For the Forsyth house, Upjohn used the center-gable variant of the Italian villa, instead of the tower variant he had used in Newport. His great-grandson, Everard Upjohn, writing about the house in the 1930s, saw similarities between the Forsyth and King houses. "[It] shows the same tendency to break up the mass", he observed. At the same time, he felt that the interior was so tightly divided that there was little possibility of opening it up.[1]

The Forsyth House is also similar to Upjohn's J.J. Johnson House in Brooklyn's Flatbush neighborhood, since demolished. It, too, was an Italian villa with a center gable and roundel, segmented-arch windows with hoods and a bracketed cornice. "While not exciting, and certainly not such as to cause one to stare", wrote Everard Upjohn, "it escaped the most obtrusive faults of its time."[1]

History

A native of Newburgh, James Forsyth moved to Kingston in 1840 at the age of 21. He became a successful lawyer and politician, and married a local woman, Mary Bruyn. In 1847, he visited New Haven, Connecticut, then a center of contemporary architecture. He wrote his wife about the "exquisite private residences ... in every respect superior to any in Kingston".[1]

The couple decided to build such a house in their hometown.

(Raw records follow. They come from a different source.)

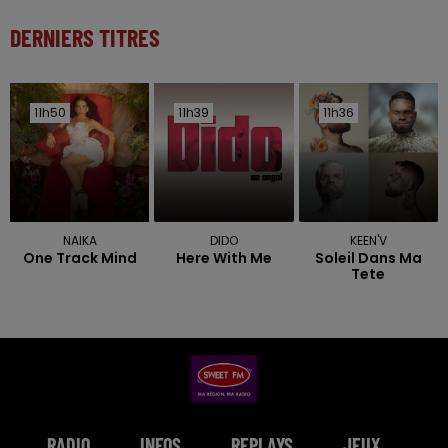
DERNIERS TITRES
11h50
11h50
11h39
11h39
11h36
11h36
NAIKA
DIDO
KEEN'V
One Track Mind
Here With Me
Soleil Dans Ma
Tete
RADIO
INFOS
REPLAYS
JEUX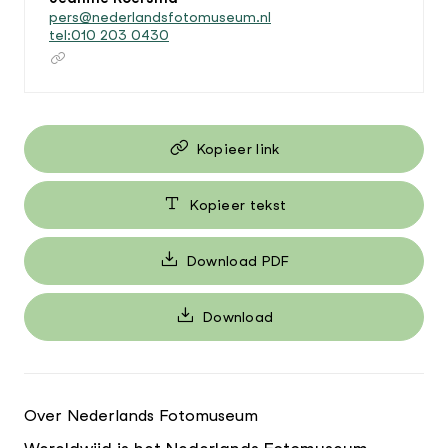
pers@nederlandsfotomuseum.nl
tel:010 203 0430
Kopieer link
Kopieer tekst
Download PDF
Download
Over Nederlands Fotomuseum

After talking to an architect in New Haven, they turned to Upjohn, then enjoying renown for the success of Trinity Church. They consulted closely with the architect on the design throughout the process, and many of his renderings have survived. They are archived in Columbia University's Avery Library, and show that the house was not substantially modified from the original design. Asphalt shingles replaced the planned metal cladding on the roof, the only significant change to the exterior before the house was built. No records have been found from the actual construction.[1]

When the house was finished in 1851, the Forsyths threw a housewarming party, with champagne and oysters, to which they invited many of Kingston's other affluent couples. Nathaniel Booth, a local merchant, echoed the Forsyths' original hope, writing that the house was "a splendid affair throwing all others in Kingston in the shade." The lavish decoration, he wondered, "would rather astonish the honest Dutch who built Old 'Sopus could they revisit old scenes", referring to Kingston's original 17th-century settlers.[1]

Forsyth did not get to enjoy his sumptuous surroundings for long. He had made $200,000 ($7.04 million in contemporary dollars[2]) through a number of fraudulent schemes, including forgery and illegal stock sales, and just before this was discovered in 1853 he left the country. After traveling through southern Europe for a while he made his way to the English city of Hereford on the Welsh border. There, under the assumed name of Edward Rashleigh, he drank heavily and died at the age of 36 in the Green Dragon Inn in 1855.[1]

After his flight and death, his wife and children remained in the house. Sometime almost two decades later, in the 1870s, they sold it to William Fitch, a relative of Ezra Fitch. Later it was the property of county treasurer John Broadhead. During his tenure, around the turn of the century, the front porch was redone in a Colonial Revival mode and the columns at the dining room entryway were added. In the early 20th century, Broadhead moved to Connecticut after he was accused of stealing $80–200,000 from the county.[3] At a public auction in 1907 it was sold to Samuel Gray, a grain dealer from Saugerties.[1]

In 1939 the local Freemasons bought it. Local architect George Low supervised some large-scale changes, including the bump-out at the southwest corner and the opening of the western half of the second story to create a meeting room. A fire escape was also built on the rear of the building to comply with the building code.[1]

After remaining vacant for years in the late 20th century when the Masons moved out, it was bought in late 2002 by Carey Construction, a local firm that has restored some city landmarks like the Persen House and City Hall.[4] As part of its restoration, Carey said it might remove the other second floor walls to create a more open space for offices and add skylights to the roof but did not plan to make any other permanent changes.[3]